Attackers also leverage PII and other sensitive information related to users to generate different combinations of usernames and passwords. They use these fake credentials to log in to various portals and identify valid credentials — a practice known as credential cracking. For example, when Yahoo announced two data breaches in 2016, it said that 3 billion user accounts were compromised. The company said that along with passwords, the hack exposed associated names, birthdays, phone numbers, and, in some cases, “encrypted or unencrypted security questions/answers and hashed passwords. Now with such sensitive information, attackers can create different combinations of usernames and passwords and attempt to take over accounts associated with those 3 billion users on the internet.
In both cases, attackers deploy sophisticated automated scripts (bots) to execute these methods. The best bet any organization has in protecting against these types of attacks is by blocking automated scripts from accessing their website. A bot management solution is effective in preventing such attacks.
Blow to Brand Reputation
Google+ shutdown was scheduled in August 2019, but the company will be shutting down its services 4-months prior to the scheduled time in April 2019, following a massive data breach that affected nearly 52.5 million Google+ users. Such could be the impact of a data breach.
Security breaches equally impact all types of businesses, large and small alike. They tarnish the brand reputation, break the trust of loyal customers, and heavily hit revenue. Though these attacks are not primarily aimed at hurting a brand’s reputation, the consequence of such attacks is often a huge blow to reputation and customer-company relationship.

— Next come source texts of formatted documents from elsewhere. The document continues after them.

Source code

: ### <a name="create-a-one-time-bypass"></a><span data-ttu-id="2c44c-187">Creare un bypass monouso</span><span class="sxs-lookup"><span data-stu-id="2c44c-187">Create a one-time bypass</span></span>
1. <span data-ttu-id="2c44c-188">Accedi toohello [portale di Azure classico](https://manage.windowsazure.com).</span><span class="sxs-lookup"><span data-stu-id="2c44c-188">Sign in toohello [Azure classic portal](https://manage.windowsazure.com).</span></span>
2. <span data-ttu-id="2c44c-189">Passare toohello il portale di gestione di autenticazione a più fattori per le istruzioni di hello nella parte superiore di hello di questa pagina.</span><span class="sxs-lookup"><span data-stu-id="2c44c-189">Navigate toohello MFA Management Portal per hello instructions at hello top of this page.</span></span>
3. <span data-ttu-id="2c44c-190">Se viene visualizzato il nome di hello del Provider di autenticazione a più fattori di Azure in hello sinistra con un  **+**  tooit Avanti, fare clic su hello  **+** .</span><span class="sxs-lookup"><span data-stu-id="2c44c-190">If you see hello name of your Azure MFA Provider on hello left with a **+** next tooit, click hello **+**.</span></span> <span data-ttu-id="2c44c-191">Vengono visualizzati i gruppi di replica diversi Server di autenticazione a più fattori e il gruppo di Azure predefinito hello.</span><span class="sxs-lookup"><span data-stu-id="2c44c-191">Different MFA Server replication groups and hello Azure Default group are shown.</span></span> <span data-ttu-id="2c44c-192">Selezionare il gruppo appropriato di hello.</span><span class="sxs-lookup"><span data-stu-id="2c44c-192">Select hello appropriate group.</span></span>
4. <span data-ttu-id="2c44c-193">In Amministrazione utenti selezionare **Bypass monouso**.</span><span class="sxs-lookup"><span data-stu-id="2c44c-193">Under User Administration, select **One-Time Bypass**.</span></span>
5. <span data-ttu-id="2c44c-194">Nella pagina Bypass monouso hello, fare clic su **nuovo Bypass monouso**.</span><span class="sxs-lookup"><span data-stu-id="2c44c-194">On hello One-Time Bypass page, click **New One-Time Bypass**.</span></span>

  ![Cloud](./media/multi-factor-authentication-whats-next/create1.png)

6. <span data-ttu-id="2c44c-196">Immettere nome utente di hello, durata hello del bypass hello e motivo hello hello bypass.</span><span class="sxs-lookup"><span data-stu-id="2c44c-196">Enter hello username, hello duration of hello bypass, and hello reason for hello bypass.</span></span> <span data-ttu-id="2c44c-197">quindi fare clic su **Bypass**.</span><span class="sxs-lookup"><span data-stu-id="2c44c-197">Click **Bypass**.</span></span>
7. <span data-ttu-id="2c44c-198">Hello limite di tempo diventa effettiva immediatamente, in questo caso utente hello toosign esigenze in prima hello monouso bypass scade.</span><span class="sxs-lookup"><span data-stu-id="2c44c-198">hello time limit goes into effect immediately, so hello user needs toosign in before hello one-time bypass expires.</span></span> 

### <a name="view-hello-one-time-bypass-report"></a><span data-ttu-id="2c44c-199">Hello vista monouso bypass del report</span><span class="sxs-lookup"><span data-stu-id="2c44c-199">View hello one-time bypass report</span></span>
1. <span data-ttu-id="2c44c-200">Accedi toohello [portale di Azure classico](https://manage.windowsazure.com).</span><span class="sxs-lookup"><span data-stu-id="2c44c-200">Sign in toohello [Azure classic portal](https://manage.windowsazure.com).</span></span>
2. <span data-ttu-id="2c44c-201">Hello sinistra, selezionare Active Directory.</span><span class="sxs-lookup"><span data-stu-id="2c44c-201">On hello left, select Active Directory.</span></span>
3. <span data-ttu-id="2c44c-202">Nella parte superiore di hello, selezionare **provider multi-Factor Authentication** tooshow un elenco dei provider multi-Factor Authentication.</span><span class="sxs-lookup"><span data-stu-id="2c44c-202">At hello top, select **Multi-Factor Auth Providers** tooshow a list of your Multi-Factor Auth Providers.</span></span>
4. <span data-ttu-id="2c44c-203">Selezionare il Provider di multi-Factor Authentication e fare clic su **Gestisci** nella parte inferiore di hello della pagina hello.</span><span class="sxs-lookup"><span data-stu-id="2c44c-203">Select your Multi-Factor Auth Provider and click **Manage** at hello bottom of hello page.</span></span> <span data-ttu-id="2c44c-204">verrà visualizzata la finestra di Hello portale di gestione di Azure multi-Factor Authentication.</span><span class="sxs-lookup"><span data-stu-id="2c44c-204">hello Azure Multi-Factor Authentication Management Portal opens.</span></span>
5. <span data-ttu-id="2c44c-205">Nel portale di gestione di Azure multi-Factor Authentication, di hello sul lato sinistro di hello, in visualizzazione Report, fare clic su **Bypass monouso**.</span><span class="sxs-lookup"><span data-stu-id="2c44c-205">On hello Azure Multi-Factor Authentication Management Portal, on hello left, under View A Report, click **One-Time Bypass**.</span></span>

As automated attacks are increasing year over year and attackers are devising ingenious ways to target organizations through advanced technologies including machine learning, organizations need to implement an extra layer of security to stop sophisticated automated attacks. The right way to stop such attacks is to thoroughly analyze the attacker's playbook, understand the intent behind attacks, and implement well-researched measures to thwart the attacker's plans. Bot management solution equipped with advanced machine learning and artificial intelligence combined with historical data can help in understanding the intent behind attacks and eliminating potential attacks.